The coupling performance improving method provided by the invention can select the parameters such as the shape, the number and the like of the heat dissipation holes according to the actual situation, so that the coupling effect between the two unit antennas is the lowest. Fig. 2 is an antenna array composed of two antenna units using 6 pentagonal louvre structures.

Fig. 3 shows scattering parameters of a two-unit MIMO antenna array without a T-shaped heat dissipation hole structure, and it can be seen from the figure that although reflection coefficients S11 and S22 of the antenna are both less than-15 dB in the operating frequency band, the coupling coefficient S21 between two antenna units is greater than-10 dB. In fig. 4, the coupling coefficient between the two antenna units is reduced to about-20 dB due to the introduction of the T-shaped heat dissipation hole structure.

The method for improving the coupling performance can be well applied to the MIMO communication system.

The above-described embodiments are merely exemplary and are not intended to limit the present invention, and any modification, equivalent replacement, or improvement made within the spirit and principle of the present invention should be included in the scope of the present invention.

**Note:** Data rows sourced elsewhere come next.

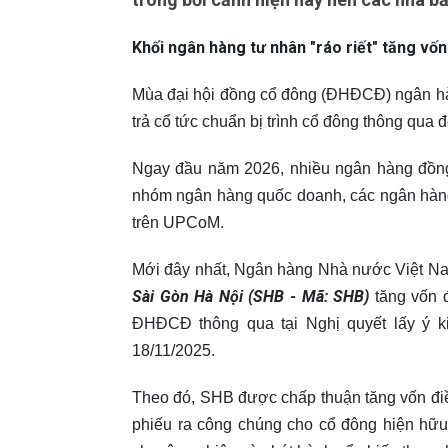
Khối ngân hàng tư nhân "ráo riết" tăng vốn
Mùa đại hội đồng cổ đông (ĐHĐCĐ) ngân hà
trả cổ tức chuẩn bị trình cổ đông thông qua 
Ngay đầu năm 2026, nhiều ngân hàng đồng 
nhóm ngân hàng quốc doanh, các ngân hàng
trên UPCoM.
Mới đây nhất, Ngân hàng Nhà nước Việt N
Sài Gòn Hà Nội (SHB - Mã: SHB)
tăng vốn đ
ĐHĐCĐ thông qua tại Nghị quyết lấy ý 
18/11/2025.
Theo đó, SHB được chấp thuận tăng vốn điều
phiếu ra công chúng cho cổ đông hiện hữu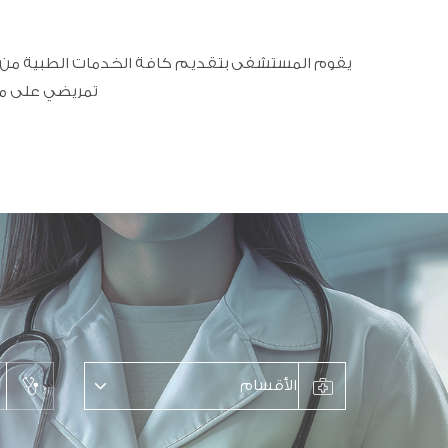
يقوم المستشفى بتقديم كافة الخدمات الطبية من ال
تمريضي على مس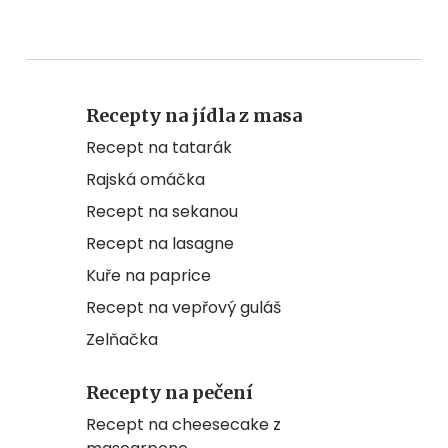
Recepty na jídla z masa
Recept na tatarák
Rajská omáčka
Recept na sekanou
Recept na lasagne
Kuře na paprice
Recept na vepřový guláš
Zelňačka
Recepty na pečení
Recept na cheesecake z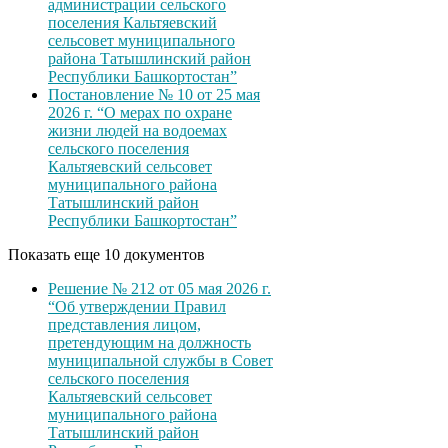
администрации сельского
поселения Кальтяевский
сельсовет муниципального
района Татышлинский район
Республики Башкортостан”
Постановление № 10 от 25 мая
2026 г. “О мерах по охране
жизни людей на водоемах
сельского поселения
Кальтяевский сельсовет
муниципального района
Татышлинский район
Республики Башкортостан”
Показать еще 10 документов
Решение № 212 от 05 мая 2026 г.
“Об утверждении Правил
представления лицом,
претендующим на должность
муниципальной службы в Совет
сельского поселения
Кальтяевский сельсовет
муниципального района
Татышлинский район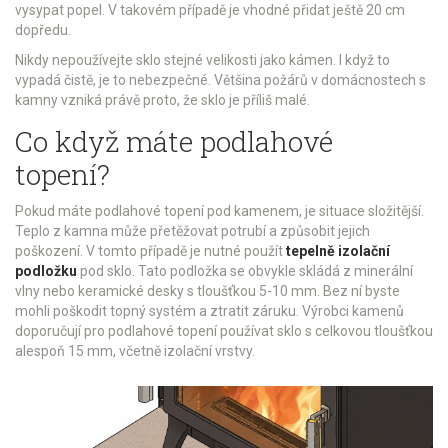
vysypat popel. V takovém případě je vhodné přidat ještě 20 cm
dopředu.
Nikdy nepoužívejte sklo stejné velikosti jako kámen. I když to
vypadá čistě, je to nebezpečné. Většina požárů v domácnostech s
kamny vzniká právě proto, že sklo je příliš malé.
Co když máte podlahové
topení?
Pokud máte podlahové topení pod kamenem, je situace složitější.
Teplo z kamna může přetěžovat potrubí a způsobit jejich
poškození. V tomto případě je nutné použít
tepelně izolační
podložku
pod sklo. Tato podložka se obvykle skládá z minerální
vlny nebo keramické desky s tloušťkou 5-10 mm. Bez ní byste
mohli poškodit topný systém a ztratit záruku. Výrobci kamenů
doporučují pro podlahové topení používat sklo s celkovou tloušťkou
alespoň 15 mm, včetně izolační vrstvy.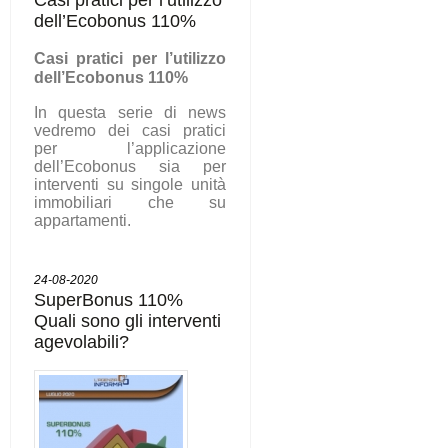
dell’Ecobonus 110%
C
asi pratici per l’utilizzo
dell’Ecobonus 110%
In questa serie di news
vedremo dei casi pratici
per l’applicazione
dell’Ecobonus sia per
interventi su singole unità
immobiliari che su
appartamenti.
24-08-2020
SuperBonus 110%
Quali sono gli interventi
agevolabili?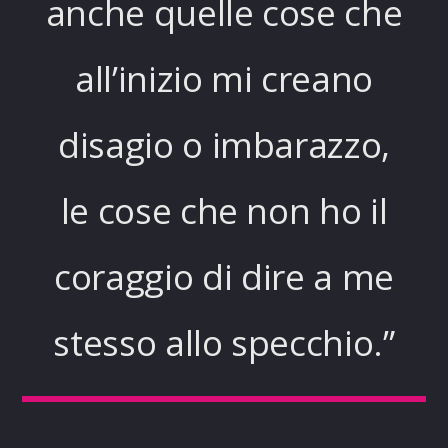
anche quelle cose che
all’inizio mi creano
disagio o imbarazzo,
le cose che non ho il
coraggio di dire a me
stesso allo specchio.”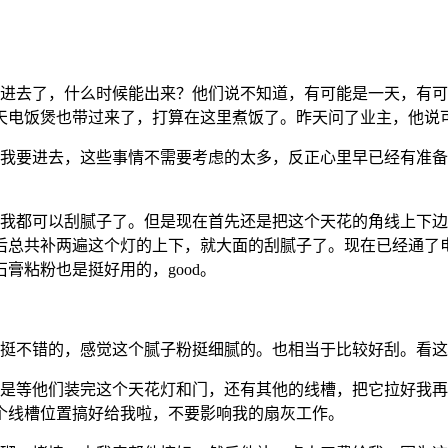
进去了，什么时候能出来？他们说不知道，有可能是一天，有可
天电饭煲也带过来了，打算在这里煮饭了。昨天问了业主，他说
定我要进去，这些事情不需要考虑的太多，反正心里早已经有准
我都可以刮腻子了。但是现在首先还是把这个天花的角线上下边
后总共补两遍这个灯的上下，就大面的刮腻子了。现在已经通了
膏粘粉也是挺好用的，good。
挺不错的，感觉这个腻子粉挺细腻的。也相当于比较好刮。看这
是等他们装完这个天花灯和门，还有其他的线槽，把它拉好我再
个线槽位置搞好给我啦，不要影响我的扇灰工作。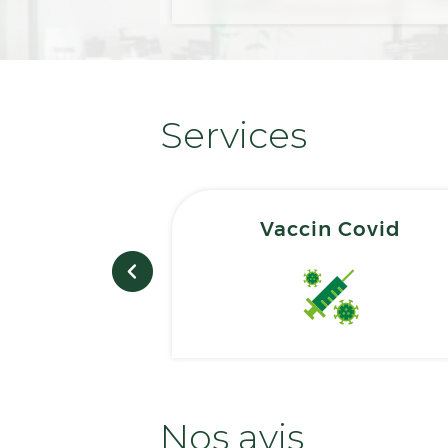
Services
Vaccin Covid
Nos avis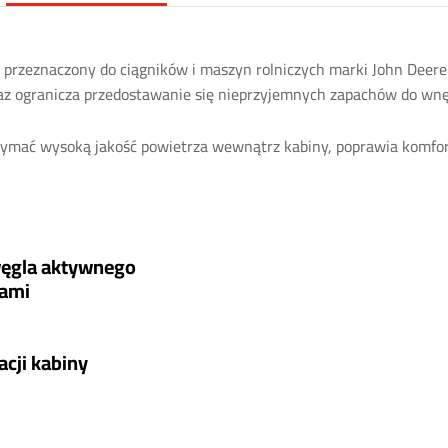
, przeznaczony do ciągników i maszyn rolniczych marki John Deer
 oraz ogranicza przedostawanie się nieprzyjemnych zapachów do wnę
ymać wysoką jakość powietrza wewnątrz kabiny, poprawia komfor
węgla aktywnego
kami
cji kabiny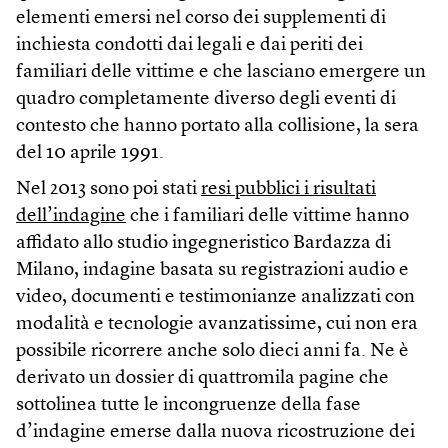
elementi emersi nel corso dei supplementi di
inchiesta condotti dai legali e dai periti dei
familiari delle vittime e che lasciano emergere un
quadro completamente diverso degli eventi di
contesto che hanno portato alla collisione, la sera
del 10 aprile 1991.
Nel 2013 sono poi stati
resi pubblici i risultati
dell’indagine
che i familiari delle vittime hanno
affidato allo studio ingegneristico Bardazza di
Milano, indagine basata su registrazioni audio e
video, documenti e testimonianze analizzati con
modalità e tecnologie avanzatissime, cui non era
possibile ricorrere anche solo dieci anni fa. Ne è
derivato un dossier di quattromila pagine che
sottolinea tutte le incongruenze della fase
d’indagine emerse dalla nuova ricostruzione dei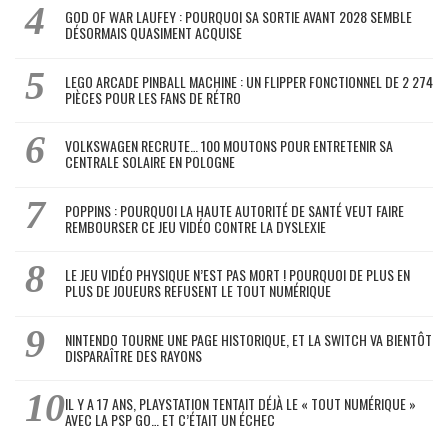
GOD OF WAR LAUFEY : POURQUOI SA SORTIE AVANT 2028 SEMBLE
DÉSORMAIS QUASIMENT ACQUISE
LEGO ARCADE PINBALL MACHINE : UN FLIPPER FONCTIONNEL DE 2 274
PIÈCES POUR LES FANS DE RÉTRO
VOLKSWAGEN RECRUTE… 100 MOUTONS POUR ENTRETENIR SA
CENTRALE SOLAIRE EN POLOGNE
POPPINS : POURQUOI LA HAUTE AUTORITÉ DE SANTÉ VEUT FAIRE
REMBOURSER CE JEU VIDÉO CONTRE LA DYSLEXIE
LE JEU VIDÉO PHYSIQUE N’EST PAS MORT ! POURQUOI DE PLUS EN
PLUS DE JOUEURS REFUSENT LE TOUT NUMÉRIQUE
NINTENDO TOURNE UNE PAGE HISTORIQUE, ET LA SWITCH VA BIENTÔT
DISPARAÎTRE DES RAYONS
IL Y A 17 ANS, PLAYSTATION TENTAIT DÉJÀ LE « TOUT NUMÉRIQUE »
AVEC LA PSP GO… ET C’ÉTAIT UN ÉCHEC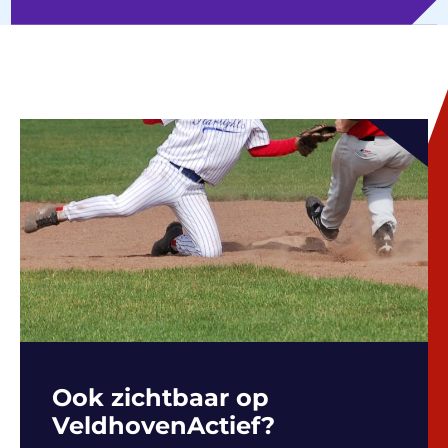
Ook zichtbaar op
VeldhovenActief?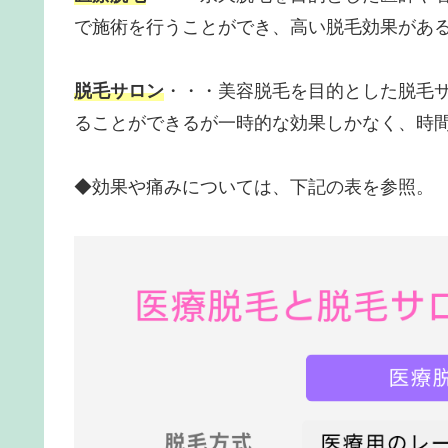
で施術を行うことができ、高い脱毛効果があ
脱
毛サロン
・・・美容脱毛を目的とした脱毛
ることができるが一時的な効果しかなく、時
◆効果や痛みについては、下記の表を参照。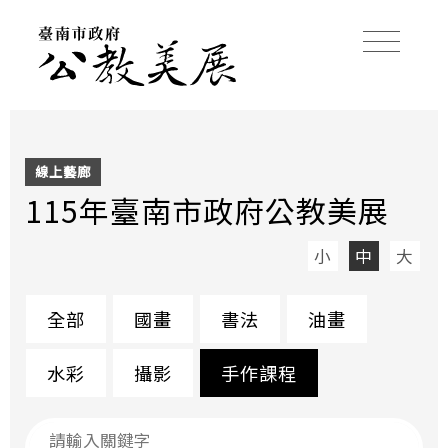
線上藝廊
115年臺南市政府公教美展
小
中
大
全部
國畫
書法
油畫
水彩
攝影
手作課程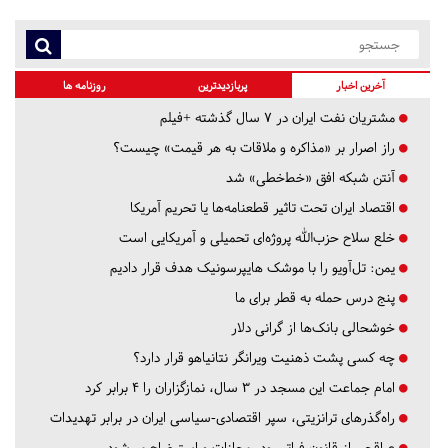
آخرین اخبار
پربازدیدترین
روزنامه ها
مشتریان نفت ایران در ۷ سال گذشته +فیلم
راز اصرار بر «مذاکره و ملاقات به هر قیمت» چیست؟
آنتن شبکه افق «خط‌خطی» شد
اقتصاد ایران تحت تاثیر قطعنامه‌ها یا تحریم‌ آمریکا
خلع سلاح حزب‌الله پروژه‌ای تحمیلی و آمریکایی است
یمن: تل‌آویو را با موشک هایپرسونیک هدف قرار دادیم
پنج درس‌ حمله به قطر برای ما
خوشحالی بانک‌ها از گرانی دلار
چه کسی پشت ذهنیت ویرانگر نتانیاهو قرار دارد؟
امام جماعت این مسجد در ۳ سال، نمازگزاران را ۴ برابر کرد
راه‌گذرهای ترانزیتی، سپر اقتصادی-سیاسی ایران در برابر تهدیدات
عراقچی از قانون فراتر رود، مجازات و استیضاح می‌شود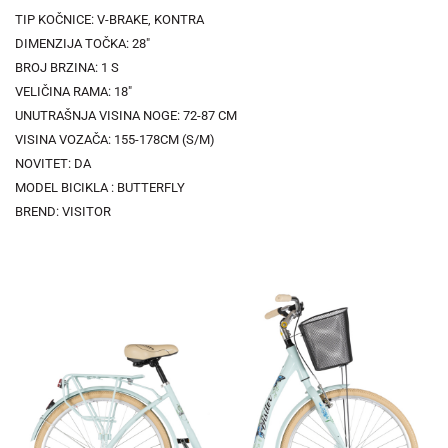
TIP KOČNICE: V-BRAKE, KONTRA
DIMENZIJA TOČKA: 28"
BROJ BRZINA: 1 S
VELIČINA RAMA: 18"
UNUTRAŠNJA VISINA NOGE: 72-87 CM
VISINA VOZAČA: 155-178CM (S/M)
NOVITET: DA
MODEL BICIKLA : BUTTERFLY
BREND: VISITOR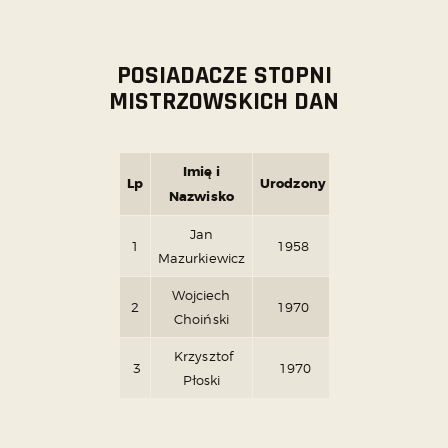
POSIADACZE STOPNI
MISTRZOWSKICH DAN
Imię i
Lp
Urodzony
Stopień
Egza
Nazwisko
Jan
1
1958
5 DAN
Rok 2
Mazurkiewicz
Wojciech
2
1970
1 DAN
Rok 2
Choiński
Krzysztof
Ro
3
1970
1 DAN
Płoski
201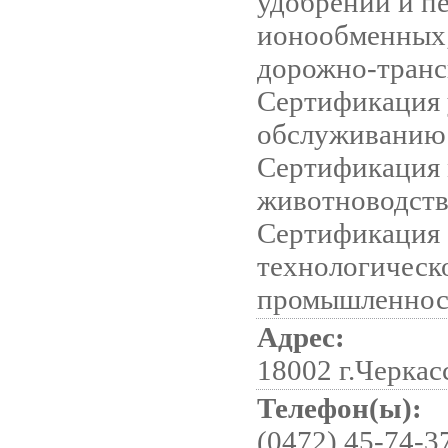
удобрений и п
ионообменных;
дорожно-транс
Сертификация у
обслуживанию 
Сертификация 
животноводств
Сертификация 
технологическ
промышленнос
Адрес:
18002 г.Черкасс
Телефон(ы):
(0472) 45-74-37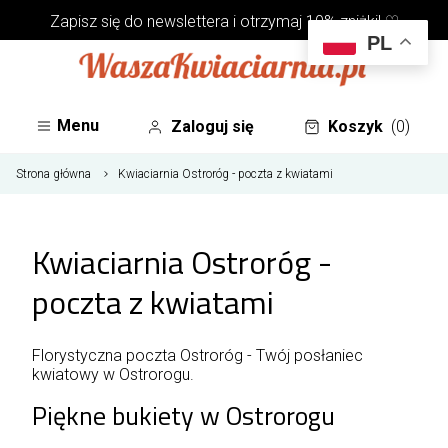
Zapisz się do
newslettera
i otrzymaj 10% zniżki! ♡
PL
Menu
Zaloguj się
Koszyk
(0)
Strona główna
Kwiaciarnia Ostroróg - poczta z kwiatami
Kwiaciarnia Ostroróg -
poczta z kwiatami
Florystyczna poczta Ostroróg - Twój posłaniec
kwiatowy w Ostrorogu.
Piękne bukiety w Ostrorogu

The above embodiments are merely illustrative of the technical ideas and features of the present invention, and the purpose of the embodiments is to enable those skilled in the art to understand the contents of the present invention and implement the present invention, and not to limit the protection scope of the present invention. All modifications made according to the spirit of the main technical scheme of the invention are covered in the protection scope of the invention.

Claims

1. A method for improving the coupling performance of a multi-antenna system by adopting a heat dissipation hole structure, wherein each antenna unit of the multi-antenna system is respectively arranged at different positions on a dielectric substrate, is characterized by comprising the following steps:

2. The method of claim 1 for improving coupling performance of a multiple antenna system using a louvre structure, wherein:

through the quantity of the radiating holes, the space and the size among the radiating holes and the adjustment of the space between the radiating holes and the antenna units, the coupling among the antenna units of the antenna system with the radiating hole structure is reduced, and the isolation is improved.

3. The method of claim 1 for improving coupling performance of a multiple antenna system using a louvre structure, wherein:

through the adjustment of the number of the radiating holes, the space and the size among the radiating holes and the space between the radiating holes and each antenna unit, the gain of an antenna system with the radiating hole structure is improved, and the radiation efficiency is increased.

4. The method of claim 1 for improving coupling performance of a multiple antenna system using a louvre structure, wherein:

the radiating hole structure adopts different numbers or shapes of radiating holes so as to adapt to the requirements of an actual antenna system.

5. The method of claim 4 for improving the coupling performance of a multiple antenna system using a louvre structure, wherein:

the shape of the heat dissipation hole structure is one of a circle, a polygon, a T shape and a cross shape.

6. The method of claim 1 for improving coupling performance of a multiple antenna system using a louvre structure, wherein:

the dielectric substrate adopts dielectric substrates with different thicknesses and different dielectric constants according to the requirements of actual conditions.

7. The method of claim 1 for improving coupling performance of a multiple antenna system using a louvre structure, wherein:

the matching performance of the original multi-antenna system is adjusted, so that the antenna system is well matched after a radiating hole structure is loaded among the antenna units.

8. The method of claim 1 for improving coupling performance of a multiple antenna system using a louvre structure, wherein:

the heat dissipation performance of the high multi-antenna system is improved, so that the temperature of system elements is reduced after the heat dissipation hole structure is loaded in the multi-antenna system.